• _THE REQUEST_
Edit the stretch from the start of the data through the line containing "outline of Si", replacing "rotated" with "turned" and leaving everything else unchanged. Omit the pictures from your answer.

• _RECORDS TO PROCESS_
____

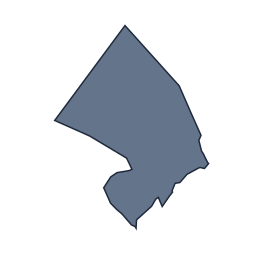 Davis, Utah, United States of America, rotated 66°
{"feature_id": "52423323B15270253892889", "entity_name": "Davis", "entity_type": "district", "adm_level": 2, "iso_a3": "USA", "parent_name": "United States of America", "parent_adm1": "Utah", "projection": "orthographic", "projection_center": [-111.927, 40.961], "detail": "fine", "context": "isolated", "style": "filled", "palette": "slate", "viewbox_px": 256, "rotation_deg": 66, "n_neighbors": 0, "source": "geoboundaries", "source_scale": "gbopen_adm2", "svg_char_len": 654}
<svg xmlns="http://www.w3.org/2000/svg" viewBox="0 0 256 256"><g transform="rotate(66 128 128)"><path d="M193.2,68.8L191.9,69.3L181.8,69.7L179.1,70.2L168.1,68.3L164.4,64.3L151.8,64.3L150.8,64.3L137.6,64.3L110.3,64.1L43.7,85.7L33.2,89.1L91.3,191.9L119.7,166.3L155.0,141.5L167.4,141.2L167.4,144.2L164.3,156.2L165.6,163.6L172.7,174.5L178.1,174.5L189.6,174.5L197.7,171.5L204.2,168.4L217.8,164.3L221.0,161.6L222.8,161.4L215.4,157.6L209.1,138.3L204.3,131.6L203.7,128.5L213.6,128.7L206.9,117.6L204.7,113.4L203.2,113.2L197.7,107.5L198.9,102.8L194.3,92.9L193.3,80.1L193.3,78.3L196.1,74.6L193.2,68.8Z" fill="#64748b" stroke="#1e293b" stroke-width="1.5"/></g></svg>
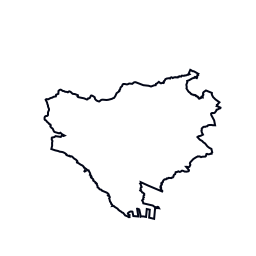 outline of Si Racha, Chon Buri, Thailand, rotated 296°
{"feature_id": "78962969B58781089685129", "entity_name": "Si Racha", "entity_type": "district", "adm_level": 2, "iso_a3": "THA", "parent_name": "Thailand", "parent_adm1": "Chon Buri", "projection": "equal_earth", "projection_center": [101.044, 13.142], "detail": "fine", "context": "isolated", "style": "outline", "palette": "ink", "viewbox_px": 256, "rotation_deg": 296, "n_neighbors": 0, "source": "geoboundaries", "source_scale": "gbopen_adm2", "svg_char_len": 5802}
<svg xmlns="http://www.w3.org/2000/svg" viewBox="0 0 256 256"><g transform="rotate(296 128 128)"><path d="M130.8,49.3L128.2,50.4L126.4,48.8L124.8,49.3L123.3,47.3L122.3,46.8L120.9,45.2L118.9,43.8L118.1,41.9L117.3,41.6L115.4,44.1L114.2,45.0L113.2,46.2L112.3,46.6L110.4,48.7L109.5,49.1L107.0,49.2L104.6,50.4L103.6,50.2L102.5,48.7L101.7,48.4L101.0,48.4L99.4,49.1L98.9,49.7L98.8,51.2L98.1,52.4L97.5,54.7L97.1,55.2L97.1,56.8L96.5,57.4L95.7,57.3L95.3,57.6L94.7,58.9L94.4,60.6L92.7,62.6L92.2,63.6L93.0,68.4L94.1,69.3L93.5,71.4L93.4,74.3L92.5,73.5L92.3,71.8L90.5,71.5L88.9,66.4L87.7,65.9L86.5,64.5L86.3,64.0L85.7,63.8L84.2,64.5L83.2,65.8L81.5,66.2L78.8,67.6L75.5,68.3L76.0,72.4L76.7,75.3L76.8,77.0L77.6,79.4L77.8,80.7L77.7,82.6L77.4,84.1L77.3,84.3L76.9,84.2L76.7,84.7L77.0,87.8L77.3,87.8L77.2,88.5L77.4,88.5L77.6,89.0L77.8,90.3L76.9,93.0L76.7,95.2L76.1,96.9L75.3,97.5L74.8,97.1L74.6,97.3L74.7,98.6L74.3,101.5L74.3,103.6L73.7,105.3L73.1,105.7L73.1,107.0L72.8,107.4L72.9,108.2L72.6,109.2L72.4,109.3L72.5,110.4L72.3,110.8L72.6,111.2L70.6,113.9L69.9,114.3L69.2,114.3L69.2,115.2L68.5,116.3L68.1,116.6L67.9,116.4L67.8,116.7L67.3,116.6L66.7,119.1L66.1,119.7L65.5,119.8L65.1,122.0L64.6,122.7L64.7,123.1L64.2,123.3L64.3,124.4L63.3,124.9L62.8,125.8L61.3,126.7L61.3,127.8L60.5,129.3L60.8,131.2L60.3,131.8L60.3,132.4L60.6,137.2L60.4,138.4L59.9,139.7L58.9,140.4L58.5,139.8L58.4,140.0L58.8,140.6L58.4,141.4L57.8,142.0L56.4,141.9L55.7,141.6L56.2,142.0L56.0,142.5L54.0,144.1L53.5,145.3L52.4,146.2L52.3,147.1L51.8,147.5L51.6,148.4L51.2,148.3L51.4,148.6L51.6,149.9L51.3,150.3L50.9,154.1L50.4,154.9L49.9,157.0L49.9,158.1L49.5,159.5L49.6,160.9L48.2,163.8L48.4,166.0L48.2,167.8L48.5,168.3L48.8,168.0L49.4,168.0L50.1,167.3L50.4,167.4L50.5,166.4L51.0,165.4L51.3,165.3L52.3,165.6L53.9,166.7L54.7,168.2L54.7,168.7L51.2,171.4L53.0,176.1L59.4,171.6L59.7,172.1L59.6,172.7L60.0,174.0L59.8,173.8L54.0,178.3L54.3,178.5L55.2,180.4L56.0,183.2L63.4,180.4L64.1,183.4L56.7,186.3L57.8,191.3L67.8,187.5L69.2,190.0L69.5,191.0L70.2,190.0L70.2,189.3L69.4,188.6L68.7,186.7L69.2,184.3L67.0,174.8L67.9,174.1L69.2,172.4L70.6,173.1L71.5,172.4L72.1,172.4L72.6,172.6L72.8,172.2L73.5,171.8L74.4,171.7L74.8,172.0L76.0,171.4L76.4,169.9L76.3,169.0L77.0,168.0L77.2,166.4L78.2,166.6L78.6,166.0L80.2,165.6L81.0,166.1L82.7,164.2L83.2,164.1L83.4,163.5L83.8,163.8L84.9,163.1L85.1,171.6L85.9,186.5L86.4,186.5L86.7,186.1L86.8,185.3L87.3,184.5L87.6,184.5L87.7,184.1L88.2,184.2L88.9,183.9L89.0,183.1L89.8,182.8L90.1,183.1L90.5,182.9L92.0,183.2L92.3,183.1L92.3,182.5L93.0,182.1L94.0,182.8L94.6,182.7L94.8,183.0L96.1,182.7L97.8,183.3L98.6,184.7L99.6,184.9L99.9,185.8L100.9,186.2L102.0,188.9L102.7,189.2L103.1,189.9L104.2,190.2L105.3,189.8L106.3,190.0L107.2,190.6L109.2,190.2L110.2,191.6L111.1,192.2L111.1,193.3L111.3,193.9L111.9,194.5L113.2,195.1L113.6,196.0L113.7,198.1L114.5,199.9L115.6,201.3L116.3,201.5L116.9,201.2L118.6,197.3L119.0,198.1L119.1,199.4L120.1,200.2L122.2,200.2L123.4,199.1L124.3,199.0L128.7,200.3L131.2,201.8L133.2,203.3L133.4,204.2L133.9,204.9L133.8,206.4L134.7,207.3L136.2,210.0L136.7,210.3L139.0,209.9L139.4,210.4L139.4,211.3L139.8,212.2L140.7,213.3L141.2,213.5L141.5,214.4L142.2,214.2L143.0,214.4L145.8,212.1L145.8,209.8L146.3,207.4L147.9,204.1L148.2,201.9L148.8,200.5L149.0,197.6L150.3,194.4L151.5,195.0L152.8,196.7L154.9,198.3L156.3,196.4L157.7,195.2L158.2,195.3L159.9,194.5L161.8,195.2L162.5,195.8L162.9,196.9L163.9,197.7L164.3,198.5L165.6,198.8L166.4,199.9L167.3,201.6L167.6,202.8L168.6,205.1L172.6,202.1L176.2,197.1L177.4,196.4L178.3,196.9L179.0,198.5L179.6,199.2L181.7,199.7L183.3,199.6L183.7,200.3L185.3,201.3L185.8,202.0L186.5,202.2L186.9,203.0L186.6,198.1L187.4,198.3L187.8,197.9L188.1,198.3L189.1,198.3L191.2,198.9L192.0,194.2L193.1,190.9L194.8,188.7L196.3,188.0L195.9,181.6L193.6,180.3L192.6,180.1L191.5,180.5L191.3,181.0L190.9,181.2L190.3,181.2L189.9,180.9L188.2,181.8L188.1,181.4L188.3,181.0L188.2,180.3L187.1,180.1L186.8,180.3L185.5,179.1L185.7,178.4L186.2,178.2L186.4,176.9L186.7,177.1L186.8,176.8L186.7,176.2L186.8,175.4L186.5,175.1L186.7,174.7L187.0,174.8L187.1,174.2L186.9,174.0L186.8,173.3L186.5,173.0L186.7,172.6L186.2,171.2L186.4,170.2L186.2,170.0L186.5,169.0L186.9,168.4L187.1,166.8L187.6,165.8L189.2,163.2L190.5,162.9L192.4,161.5L195.3,161.2L196.2,160.5L197.9,162.1L200.9,164.1L202.2,165.7L202.7,165.5L203.3,165.8L203.3,166.7L202.9,167.6L203.0,168.8L203.3,167.8L203.9,167.8L204.1,167.1L205.8,167.7L205.8,167.3L206.2,167.1L207.5,167.5L207.8,163.3L207.8,162.1L207.3,160.9L207.6,159.9L207.6,158.5L203.8,158.7L203.4,159.7L202.8,159.0L202.4,159.0L202.1,158.2L201.4,157.8L200.5,156.8L200.2,156.1L199.5,155.5L198.6,153.4L197.5,153.2L197.1,151.7L196.4,151.4L196.3,150.8L195.7,150.5L195.3,150.6L194.8,149.7L194.7,148.7L194.1,148.2L193.9,147.4L192.5,146.3L192.7,145.1L192.6,144.8L191.8,144.1L190.9,144.1L190.7,143.0L189.4,141.1L188.2,140.2L186.5,140.2L186.0,139.8L185.1,139.8L184.5,140.4L183.9,140.1L183.6,139.0L182.8,138.3L182.5,137.6L183.0,135.5L180.7,134.5L179.9,133.8L178.6,134.1L177.9,132.9L175.4,130.5L175.0,128.0L173.2,123.0L172.5,114.8L171.9,113.7L171.3,113.2L169.6,112.5L168.5,109.6L167.1,108.5L166.6,107.7L166.1,105.7L165.5,104.5L164.7,104.1L163.1,104.3L161.3,103.6L160.1,103.7L159.2,104.0L158.0,103.6L157.6,104.1L157.3,104.1L154.3,102.5L151.2,102.6L149.0,102.3L148.2,101.5L147.1,100.7L144.7,97.9L143.7,96.3L142.4,92.9L141.6,91.7L139.2,90.5L139.0,89.7L138.9,87.9L139.1,87.0L139.7,85.6L141.0,84.6L141.3,82.8L141.3,81.1L140.8,80.5L138.3,80.5L137.7,80.1L137.2,79.2L136.1,79.1L135.6,78.6L135.4,75.5L133.9,69.7L134.2,68.8L135.0,68.9L135.5,68.6L135.2,65.3L134.5,63.4L134.6,62.7L135.2,61.0L135.3,59.4L135.0,58.9L133.7,58.3L133.7,57.4L133.2,56.1L133.0,55.3L133.1,54.3L132.7,53.1L133.0,51.2L132.9,50.6L132.2,49.8L130.8,49.3ZM70.7,107.8L70.0,107.8L69.9,108.2L70.5,108.6L70.7,107.8Z" fill="none" stroke="#020617" stroke-width="2"/></g></svg>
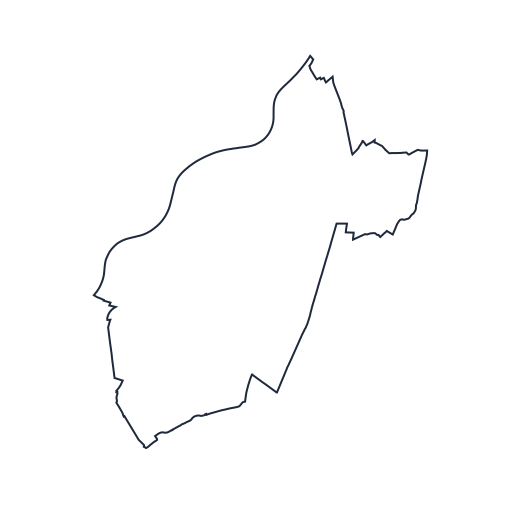 Wijchen, Gelderland, Netherlands (Mercator projection), rotated 98°
{"feature_id": "6326949B70706228671559", "entity_name": "Wijchen", "entity_type": "district", "adm_level": 2, "iso_a3": "NLD", "parent_name": "Netherlands", "parent_adm1": "Gelderland", "projection": "mercator", "projection_center": [5.703, 51.82], "detail": "fine", "context": "isolated", "style": "outline", "palette": "slate", "viewbox_px": 512, "rotation_deg": 98, "n_neighbors": 0, "source": "geoboundaries", "source_scale": "gbopen_adm2", "svg_char_len": 6008}
<svg xmlns="http://www.w3.org/2000/svg" viewBox="0 0 512 512"><g transform="rotate(98 256 256)"><path d="M191.9,105.9L190.8,105.4L189.2,104.7L188.0,104.4L187.2,104.3L186.9,104.3L186.5,104.3L183.7,104.6L182.9,104.6L182.1,104.3L181.8,104.2L180.6,104.1L178.3,104.0L176.5,104.0L173.1,104.0L172.4,103.9L161.5,103.0L156.1,102.7L139.0,101.2L133.9,100.9L133.3,100.9L131.9,100.9L127.7,101.2L128.3,104.8L128.6,107.3L128.6,107.9L128.4,110.1L128.5,110.7L128.6,110.9L128.7,111.1L131.7,115.3L132.7,116.6L134.3,118.6L134.2,119.1L133.4,120.3L132.6,121.4L132.6,121.5L132.8,122.7L133.1,124.0L133.2,124.7L133.4,125.5L133.5,125.7L133.6,125.9L133.8,127.3L134.2,129.4L134.7,132.3L135.2,135.9L135.7,138.4L134.4,140.3L133.1,142.2L133.1,142.4L132.8,142.6L129.5,146.5L129.3,147.2L128.7,149.0L127.4,152.6L127.3,153.0L127.1,154.4L124.7,154.6L125.7,155.6L127.2,157.1L128.0,158.3L128.9,159.4L128.9,159.5L129.9,160.8L131.1,162.2L128.5,164.7L127.5,165.8L127.2,166.3L127.2,166.5L128.7,166.9L129.3,167.1L133.7,169.2L134.6,169.4L134.9,169.5L138.0,171.6L142.0,174.6L140.5,175.4L137.9,176.3L134.5,177.5L123.9,181.3L113.6,184.9L101.3,189.4L100.5,189.3L99.9,189.5L99.4,189.8L97.5,191.1L97.1,191.3L94.8,192.4L94.2,192.6L93.8,192.7L93.3,192.9L91.9,193.6L89.0,195.1L76.7,202.0L74.4,203.2L73.3,203.6L72.8,203.8L67.8,205.1L71.5,208.4L72.1,209.0L72.6,209.3L74.1,210.6L74.4,210.9L72.6,212.2L70.2,213.6L72.0,216.4L70.5,217.3L72.6,220.5L70.5,222.4L69.4,223.3L68.0,224.4L66.1,225.9L65.7,226.3L64.2,227.5L63.2,228.2L63.0,228.3L60.6,229.4L60.3,229.6L59.2,228.9L58.2,228.4L57.4,228.0L56.6,227.7L55.7,227.4L54.2,227.0L53.5,226.7L52.2,228.0L51.8,228.5L50.3,230.2L52.4,231.1L55.3,232.5L58.2,234.0L61.2,235.7L64.1,237.4L67.0,239.2L70.0,241.1L72.9,243.3L75.8,245.4L78.8,247.7L84.6,252.4L87.6,254.6L90.5,256.4L93.4,257.8L96.4,258.6L99.3,259.2L102.3,259.4L105.2,259.3L108.1,259.0L117.0,257.8L119.9,257.6L122.8,257.7L125.8,258.1L128.7,258.8L131.7,259.8L134.6,261.2L137.5,263.0L139.8,264.8L141.6,266.6L144.0,269.6L146.0,272.5L147.4,275.5L148.5,278.4L150.2,284.3L151.0,287.3L151.9,290.2L152.7,293.2L153.6,296.1L154.5,299.1L155.5,302.0L156.7,305.0L157.9,307.9L159.3,310.9L160.9,313.8L162.7,316.8L164.5,319.7L166.5,322.7L168.6,325.6L170.9,328.6L173.6,331.6L176.4,334.5L181.3,338.9L184.3,341.2L187.2,343.0L190.1,344.4L193.1,345.4L196.0,346.0L198.9,346.4L204.8,346.9L216.5,348.1L219.5,348.5L222.4,349.1L225.4,350.0L228.3,351.0L231.2,352.3L234.2,353.9L237.1,355.8L240.0,358.1L243.4,361.3L245.9,363.9L248.4,367.2L250.2,370.1L251.7,373.1L256.4,384.9L257.5,387.3L259.5,390.8L261.8,393.8L263.3,395.5L266.3,397.9L269.2,399.9L272.1,401.5L275.1,402.6L278.0,403.5L280.9,404.2L283.9,404.4L286.8,404.4L292.7,404.1L295.6,404.0L298.6,404.2L301.5,404.6L304.4,405.3L307.4,406.1L310.3,407.2L313.2,408.6L316.1,410.3L317.4,411.1L318.0,409.7L318.4,408.7L319.1,407.0L319.2,405.9L320.7,400.6L321.4,400.7L322.4,393.6L325.4,394.4L326.0,387.9L326.6,388.7L327.4,389.6L327.8,390.0L328.4,390.6L328.7,390.8L329.8,391.8L330.2,392.0L331.2,392.6L332.1,393.1L333.7,393.8L334.4,394.0L335.3,394.2L336.8,394.5L337.9,394.6L338.5,394.7L340.0,394.3L339.4,391.4L340.5,391.7L347.3,392.5L348.0,392.3L360.6,388.9L372.2,385.6L380.1,383.6L384.0,382.5L389.8,380.9L396.5,379.1L397.4,373.6L397.9,370.7L401.1,371.6L403.5,372.4L406.2,373.8L409.0,375.5L409.5,374.6L410.4,375.2L411.1,374.0L415.2,374.5L415.5,374.5L416.1,374.4L418.4,373.6L418.9,373.6L419.1,373.5L419.8,373.6L420.6,373.9L425.3,370.0L427.0,368.7L428.5,367.5L429.6,366.7L430.9,365.9L431.5,365.7L433.4,364.6L432.9,364.0L451.6,348.8L454.1,346.8L454.4,346.5L458.9,340.5L459.9,340.4L460.5,340.6L460.9,339.4L461.1,338.8L461.5,338.2L460.4,336.7L458.6,335.1L457.1,333.8L456.1,332.8L455.0,331.8L453.5,330.2L453.4,329.9L451.8,328.3L450.7,328.7L448.4,330.9L445.8,328.2L444.9,327.0L444.1,325.6L443.8,324.9L443.6,324.0L443.7,322.0L443.5,321.1L443.4,320.3L443.2,319.5L442.8,318.8L442.0,317.6L440.4,315.5L440.4,315.1L440.1,314.6L439.8,314.7L439.7,314.7L438.4,312.9L436.6,310.5L435.7,309.3L434.0,306.9L433.9,306.8L432.8,305.8L432.4,304.8L431.1,302.8L430.0,301.3L428.1,298.3L426.9,297.3L425.4,296.5L424.2,295.5L423.3,294.3L422.6,293.0L422.1,291.6L421.9,289.9L422.0,288.2L421.6,286.7L420.2,283.7L419.6,284.0L419.2,283.2L420.1,282.8L418.5,279.8L413.7,268.9L412.7,266.2L412.6,265.8L411.6,263.4L410.5,260.5L409.9,258.8L408.7,255.1L408.4,254.5L407.8,252.9L407.6,252.5L407.4,252.1L406.9,251.5L406.7,251.3L406.3,251.0L403.6,249.4L402.9,248.9L402.5,248.5L402.3,248.1L402.0,247.5L401.9,246.7L401.7,246.5L398.9,246.6L393.9,246.6L391.1,246.4L387.5,246.0L384.3,245.6L380.2,244.9L377.0,244.3L373.9,243.5L373.9,243.4L374.0,243.4L374.7,242.0L378.6,234.7L379.5,233.1L381.4,229.4L381.5,229.1L384.1,224.3L386.6,219.6L388.2,216.7L388.3,216.3L387.9,216.1L387.1,216.0L385.7,215.6L364.1,210.0L361.9,209.5L359.3,208.6L352.3,206.5L343.6,204.0L327.5,199.4L323.3,198.0L321.1,197.3L320.6,197.0L319.8,196.7L318.2,196.3L315.1,195.5L309.0,194.5L306.9,194.2L304.8,194.1L301.5,193.7L298.7,193.4L298.1,193.3L297.7,193.3L293.8,192.7L293.2,192.6L291.0,192.2L290.8,192.3L290.6,192.2L289.3,192.0L288.0,191.9L285.7,191.4L276.2,190.1L273.1,189.6L271.6,189.4L270.1,189.2L264.9,188.3L260.0,187.6L248.3,185.9L246.3,185.5L244.0,185.2L238.3,184.3L235.6,183.9L233.8,183.7L226.0,182.6L212.7,180.7L212.1,176.4L211.9,174.9L211.3,170.9L211.3,170.4L216.3,170.5L220.1,170.4L219.3,162.5L225.7,162.3L226.3,162.2L225.2,160.5L220.4,153.0L219.8,152.0L219.4,151.4L219.3,151.2L219.2,151.0L219.2,150.8L219.2,149.3L219.2,149.1L219.0,148.7L218.8,148.1L217.9,146.3L217.7,146.0L217.6,145.5L216.9,142.4L216.9,141.7L216.9,141.4L216.9,141.2L217.0,141.0L217.8,139.7L218.2,139.1L218.2,138.8L218.2,138.4L218.1,137.6L219.0,136.7L219.9,135.6L217.6,133.7L215.7,132.2L214.2,130.8L213.0,130.0L215.5,124.1L215.7,123.6L210.7,122.2L205.5,120.9L204.8,120.7L202.1,119.5L201.2,119.0L200.7,118.6L200.2,118.3L200.0,118.0L199.6,117.1L199.4,116.5L199.4,115.9L199.5,115.1L199.5,114.7L199.3,113.8L199.0,113.1L197.8,110.4L197.3,109.7L193.9,107.8L193.3,107.4L192.4,106.4L192.0,106.1L191.9,106.0L191.9,105.9Z" fill="none" stroke="#1e293b" stroke-width="2"/></g></svg>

____

• _ANSWER IN FULL_
 Davis, Utah, United States of America, turned 66°
{"feature_id": "52423323B15270253892889", "entity_name": "Davis", "entity_type": "district", "adm_level": 2, "iso_a3": "USA", "parent_name": "United States of America", "parent_adm1": "Utah", "projection": "orthographic", "projection_center": [-111.927, 40.961], "detail": "fine", "context": "isolated", "style": "filled", "palette": "slate", "viewbox_px": 256, "rotation_deg": 66, "n_neighbors": 0, "source": "geoboundaries", "source_scale": "gbopen_adm2", "svg_char_len": 654}
<svg xmlns="http://www.w3.org/2000/svg" viewBox="0 0 256 256"><g transform="rotate(66 128 128)"><path d="M193.2,68.8L191.9,69.3L181.8,69.7L179.1,70.2L168.1,68.3L164.4,64.3L151.8,64.3L150.8,64.3L137.6,64.3L110.3,64.1L43.7,85.7L33.2,89.1L91.3,191.9L119.7,166.3L155.0,141.5L167.4,141.2L167.4,144.2L164.3,156.2L165.6,163.6L172.7,174.5L178.1,174.5L189.6,174.5L197.7,171.5L204.2,168.4L217.8,164.3L221.0,161.6L222.8,161.4L215.4,157.6L209.1,138.3L204.3,131.6L203.7,128.5L213.6,128.7L206.9,117.6L204.7,113.4L203.2,113.2L197.7,107.5L198.9,102.8L194.3,92.9L193.3,80.1L193.3,78.3L196.1,74.6L193.2,68.8Z" fill="#64748b" stroke="#1e293b" stroke-width="1.5"/></g></svg>
 outline of Si Racha, Chon Buri, Thailand, turned 296°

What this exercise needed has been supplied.